* WHAT TO WORK ON
For each of the records below, lay out its lines of text as a JSON list of strings with one string per line, leaving out any blank lines.

* EXTRACTED MATERIAL

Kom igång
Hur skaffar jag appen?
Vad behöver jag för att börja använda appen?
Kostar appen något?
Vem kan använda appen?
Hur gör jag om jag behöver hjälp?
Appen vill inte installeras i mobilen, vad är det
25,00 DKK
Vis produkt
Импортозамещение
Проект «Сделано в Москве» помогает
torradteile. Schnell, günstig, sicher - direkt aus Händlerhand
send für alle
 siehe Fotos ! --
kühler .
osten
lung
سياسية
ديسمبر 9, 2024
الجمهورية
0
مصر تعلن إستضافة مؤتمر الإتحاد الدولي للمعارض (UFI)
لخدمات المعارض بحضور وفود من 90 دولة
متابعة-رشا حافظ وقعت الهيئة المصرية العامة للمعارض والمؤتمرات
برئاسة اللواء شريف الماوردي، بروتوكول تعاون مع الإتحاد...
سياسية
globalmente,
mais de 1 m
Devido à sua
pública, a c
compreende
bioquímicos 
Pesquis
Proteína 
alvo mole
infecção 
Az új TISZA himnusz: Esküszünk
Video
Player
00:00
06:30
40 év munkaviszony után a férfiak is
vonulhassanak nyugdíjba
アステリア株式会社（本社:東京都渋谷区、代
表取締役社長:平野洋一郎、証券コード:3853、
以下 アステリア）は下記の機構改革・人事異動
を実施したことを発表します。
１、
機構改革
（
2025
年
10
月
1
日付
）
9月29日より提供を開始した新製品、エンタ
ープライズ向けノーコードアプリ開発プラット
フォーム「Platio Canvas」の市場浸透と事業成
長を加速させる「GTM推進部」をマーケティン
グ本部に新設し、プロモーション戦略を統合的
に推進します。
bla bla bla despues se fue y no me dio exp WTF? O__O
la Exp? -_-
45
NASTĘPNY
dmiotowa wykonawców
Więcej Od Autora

* RESULT FOR THIS EXERCISE
[
  "Kom igång",
  "Hur skaffar jag appen?",
  "Vad behöver jag för att börja använda appen?",
  "Kostar appen något?",
  "Vem kan använda appen?",
  "Hur gör jag om jag behöver hjälp?",
  "Appen vill inte installeras i mobilen, vad är det",
  "25,00 DKK",
  "Vis produkt",
  "Импортозамещение",
  "Проект «Сделано в Москве» помогает",
  "torradteile. Schnell, günstig, sicher - direkt aus Händlerhand",
  "send für alle",
  " siehe Fotos ! --",
  "kühler .",
  "osten",
  "lung",
  "سياسية",
  "ديسمبر 9, 2024",
  "الجمهورية",
  "0",
  "مصر تعلن إستضافة مؤتمر الإتحاد الدولي للمعارض (UFI)",
  "لخدمات المعارض بحضور وفود من 90 دولة",
  "متابعة-رشا حافظ وقعت الهيئة المصرية العامة للمعارض والمؤتمرات",
  "برئاسة اللواء شريف الماوردي، بروتوكول تعاون مع الإتحاد...",
  "سياسية",
  "globalmente,",
  "mais de 1 m",
  "Devido à sua",
  "pública, a c",
  "compreende",
  "bioquímicos ",
  "Pesquis",
  "Proteína ",
  "alvo mole",
  "infecção ",
  "Az új TISZA himnusz: Esküszünk",
  "Video",
  "Player",
  "00:00",
  "06:30",
  "40 év munkaviszony után a férfiak is",
  "vonulhassanak nyugdíjba",
  "アステリア株式会社（本社:東京都渋谷区、代",
  "表取締役社長:平野洋一郎、証券コード:3853、",
  "以下 アステリア）は下記の機構改革・人事異動",
  "を実施したことを発表します。",
  "１、",
  "機構改革",
  "（",
  "2025",
  "年",
  "10",
  "月",
  "1",
  "日付",
  "）",
  "9月29日より提供を開始した新製品、エンタ",
  "ープライズ向けノーコードアプリ開発プラット",
  "フォーム「Platio Canvas」の市場浸透と事業成",
  "長を加速させる「GTM推進部」をマーケティン",
  "グ本部に新設し、プロモーション戦略を統合的",
  "に推進します。",
  "bla bla bla despues se fue y no me dio exp WTF? O__O",
  "la Exp? -_-",
  "45",
  "NASTĘPNY",
  "dmiotowa wykonawców",
  "Więcej Od Autora"
]